Recast every line of text in the records below as a numbered list, skipping blank lines and leaving out the pictures.

▸ GIVEN RECORDS:
::::::::

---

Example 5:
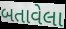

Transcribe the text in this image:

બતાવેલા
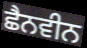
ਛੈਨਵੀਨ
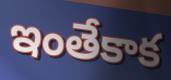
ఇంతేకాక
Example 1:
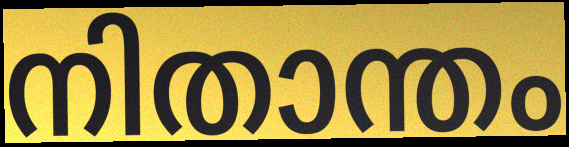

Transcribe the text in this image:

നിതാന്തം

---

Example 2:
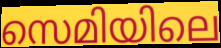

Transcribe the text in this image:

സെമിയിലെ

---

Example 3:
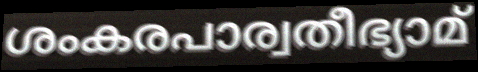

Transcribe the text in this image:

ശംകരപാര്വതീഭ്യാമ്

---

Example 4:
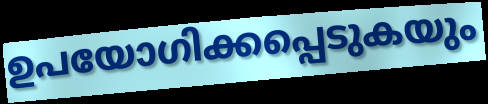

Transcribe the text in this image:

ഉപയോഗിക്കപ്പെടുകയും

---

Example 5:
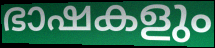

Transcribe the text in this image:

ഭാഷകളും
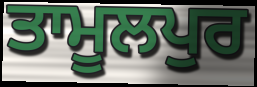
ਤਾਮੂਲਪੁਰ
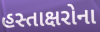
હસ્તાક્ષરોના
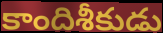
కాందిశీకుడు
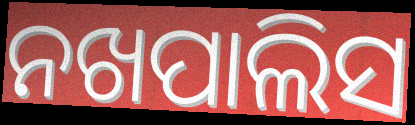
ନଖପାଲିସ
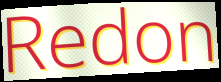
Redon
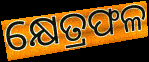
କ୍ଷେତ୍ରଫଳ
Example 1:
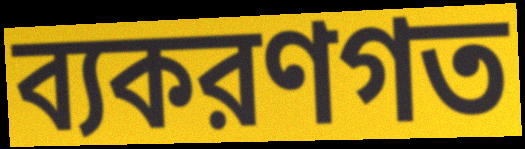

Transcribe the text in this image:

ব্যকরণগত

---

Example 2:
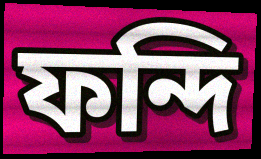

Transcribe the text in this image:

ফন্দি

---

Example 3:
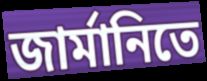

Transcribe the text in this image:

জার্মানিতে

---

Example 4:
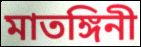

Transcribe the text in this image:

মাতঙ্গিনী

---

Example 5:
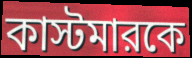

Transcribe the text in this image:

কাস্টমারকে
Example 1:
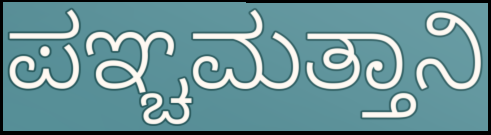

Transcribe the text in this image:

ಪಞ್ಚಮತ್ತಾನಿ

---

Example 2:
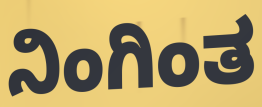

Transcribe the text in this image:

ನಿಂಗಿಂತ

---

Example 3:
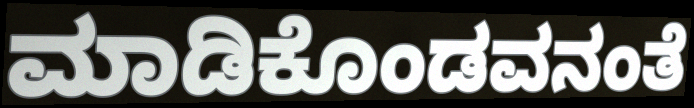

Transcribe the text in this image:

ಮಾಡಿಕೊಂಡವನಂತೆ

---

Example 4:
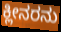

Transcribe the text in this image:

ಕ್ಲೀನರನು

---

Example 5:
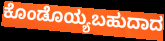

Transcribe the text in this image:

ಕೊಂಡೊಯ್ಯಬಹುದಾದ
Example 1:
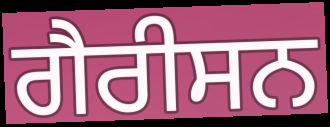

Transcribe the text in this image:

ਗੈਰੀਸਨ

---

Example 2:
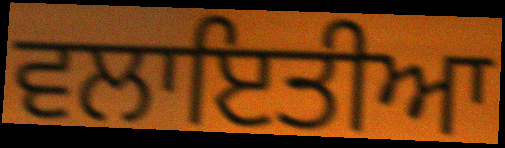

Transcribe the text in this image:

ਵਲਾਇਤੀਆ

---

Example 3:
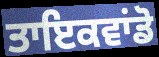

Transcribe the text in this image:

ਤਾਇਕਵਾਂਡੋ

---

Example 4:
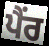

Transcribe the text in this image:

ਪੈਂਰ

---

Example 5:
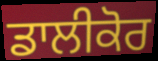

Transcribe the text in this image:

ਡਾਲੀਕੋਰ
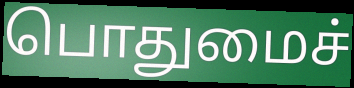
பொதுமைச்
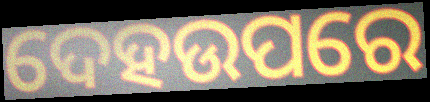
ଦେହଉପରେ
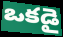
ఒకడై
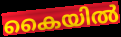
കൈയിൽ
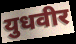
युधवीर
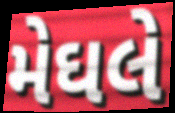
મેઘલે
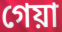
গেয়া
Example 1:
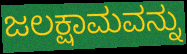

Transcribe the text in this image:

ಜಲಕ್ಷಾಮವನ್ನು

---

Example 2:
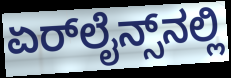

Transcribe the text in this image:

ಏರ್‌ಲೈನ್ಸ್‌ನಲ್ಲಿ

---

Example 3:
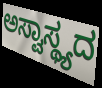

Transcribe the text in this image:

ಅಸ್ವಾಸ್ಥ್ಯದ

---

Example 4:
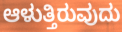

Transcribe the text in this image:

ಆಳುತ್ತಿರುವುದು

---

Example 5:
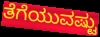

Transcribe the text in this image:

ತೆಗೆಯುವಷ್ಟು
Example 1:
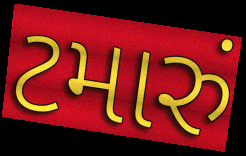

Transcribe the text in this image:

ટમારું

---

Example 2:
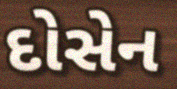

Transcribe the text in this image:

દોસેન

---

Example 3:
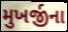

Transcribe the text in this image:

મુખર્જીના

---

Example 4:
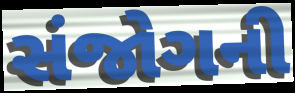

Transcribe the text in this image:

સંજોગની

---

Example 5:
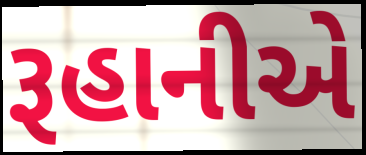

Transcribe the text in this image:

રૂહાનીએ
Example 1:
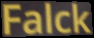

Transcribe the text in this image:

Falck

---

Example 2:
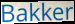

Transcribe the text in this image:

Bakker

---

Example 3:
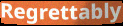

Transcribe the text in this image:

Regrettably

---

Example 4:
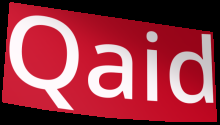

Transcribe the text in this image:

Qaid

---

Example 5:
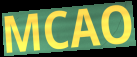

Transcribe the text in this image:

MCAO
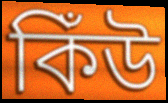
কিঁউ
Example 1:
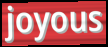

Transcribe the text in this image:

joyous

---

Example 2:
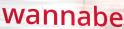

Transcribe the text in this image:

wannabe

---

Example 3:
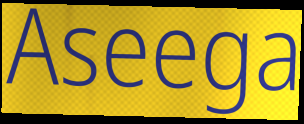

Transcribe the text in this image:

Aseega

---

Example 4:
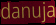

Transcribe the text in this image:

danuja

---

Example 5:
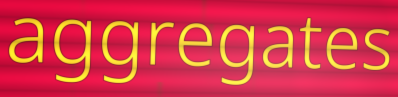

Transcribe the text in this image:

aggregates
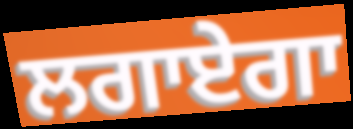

::::::::

▸ SOLUTION FOR THIS EXERCISE:
1. ---
2. Example 5:
3. Transcribe the text in this image:
4. બતાવેલા
5. ਛੈਨਵੀਨ
6. ఇంతేకాక
7. Example 1:
8. Transcribe the text in this image:
9. നിതാന്തം
10. ---
11. Example 2:
12. Transcribe the text in this image:
13. സെമിയിലെ
14. ---
15. Example 3:
16. Transcribe the text in this image:
17. ശംകരപാര്വതീഭ്യാമ്
18. ---
19. Example 4:
20. Transcribe the text in this image:
21. ഉപയോഗിക്കപ്പെടുകയും
22. ---
23. Example 5:
24. Transcribe the text in this image:
25. ഭാഷകളും
26. ਤਾਮੂਲਪੁਰ
27. હસ્તાક્ષરોના
28. కాందిశీకుడు
29. ନଖପାଲିସ
30. Redon
31. କ୍ଷେତ୍ରଫଳ
32. Example 1:
33. Transcribe the text in this image:
34. ব্যকরণগত
35. ---
36. Example 2:
37. Transcribe the text in this image:
38. ফন্দি
39. ---
40. Example 3:
41. Transcribe the text in this image:
42. জার্মানিতে
43. ---
44. Example 4:
45. Transcribe the text in this image:
46. মাতঙ্গিনী
47. ---
48. Example 5:
49. Transcribe the text in this image:
50. কাস্টমারকে
51. Example 1:
52. Transcribe the text in this image:
53. ಪಞ್ಚಮತ್ತಾನಿ
54. ---
55. Example 2:
56. Transcribe the text in this image:
57. ನಿಂಗಿಂತ
58. ---
59. Example 3:
60. Transcribe the text in this image:
61. ಮಾಡಿಕೊಂಡವನಂತೆ
62. ---
63. Example 4:
64. Transcribe the text in this image:
65. ಕ್ಲೀನರನು
66. ---
67. Example 5:
68. Transcribe the text in this image:
69. ಕೊಂಡೊಯ್ಯಬಹುದಾದ
70. Example 1:
71. Transcribe the text in this image:
72. ਗੈਰੀਸਨ
73. ---
74. Example 2:
75. Transcribe the text in this image:
76. ਵਲਾਇਤੀਆ
77. ---
78. Example 3:
79. Transcribe the text in this image:
80. ਤਾਇਕਵਾਂਡੋ
81. ---
82. Example 4:
83. Transcribe the text in this image:
84. ਪੈਂਰ
85. ---
86. Example 5:
87. Transcribe the text in this image:
88. ਡਾਲੀਕੋਰ
89. பொதுமைச்
90. ଦେହଉପରେ
91. ఒకడై
92. കൈയിൽ
93. युधवीर
94. મેઘલે
95. গেয়া
96. Example 1:
97. Transcribe the text in this image:
98. ಜಲಕ್ಷಾಮವನ್ನು
99. ---
100. Example 2:
101. Transcribe the text in this image:
102. ಏರ್‌ಲೈನ್ಸ್‌ನಲ್ಲಿ
103. ---
104. Example 3:
105. Transcribe the text in this image:
106. ಅಸ್ವಾಸ್ಥ್ಯದ
107. ---
108. Example 4:
109. Transcribe the text in this image:
110. ಆಳುತ್ತಿರುವುದು
111. ---
112. Example 5:
113. Transcribe the text in this image:
114. ತೆಗೆಯುವಷ್ಟು
115. Example 1:
116. Transcribe the text in this image:
117. ટમારું
118. ---
119. Example 2:
120. Transcribe the text in this image:
121. દોસેન
122. ---
123. Example 3:
124. Transcribe the text in this image:
125. મુખર્જીના
126. ---
127. Example 4:
128. Transcribe the text in this image:
129. સંજોગની
130. ---
131. Example 5:
132. Transcribe the text in this image:
133. રૂહાનીએ
134. Example 1:
135. Transcribe the text in this image:
136. Falck
137. ---
138. Example 2:
139. Transcribe the text in this image:
140. Bakker
141. ---
142. Example 3:
143. Transcribe the text in this image:
144. Regrettably
145. ---
146. Example 4:
147. Transcribe the text in this image:
148. Qaid
149. ---
150. Example 5:
151. Transcribe the text in this image:
152. MCAO
153. কিঁউ
154. Example 1:
155. Transcribe the text in this image:
156. joyous
157. ---
158. Example 2:
159. Transcribe the text in this image:
160. wannabe
161. ---
162. Example 3:
163. Transcribe the text in this image:
164. Aseega
165. ---
166. Example 4:
167. Transcribe the text in this image:
168. danuja
169. ---
170. Example 5:
171. Transcribe the text in this image:
172. aggregates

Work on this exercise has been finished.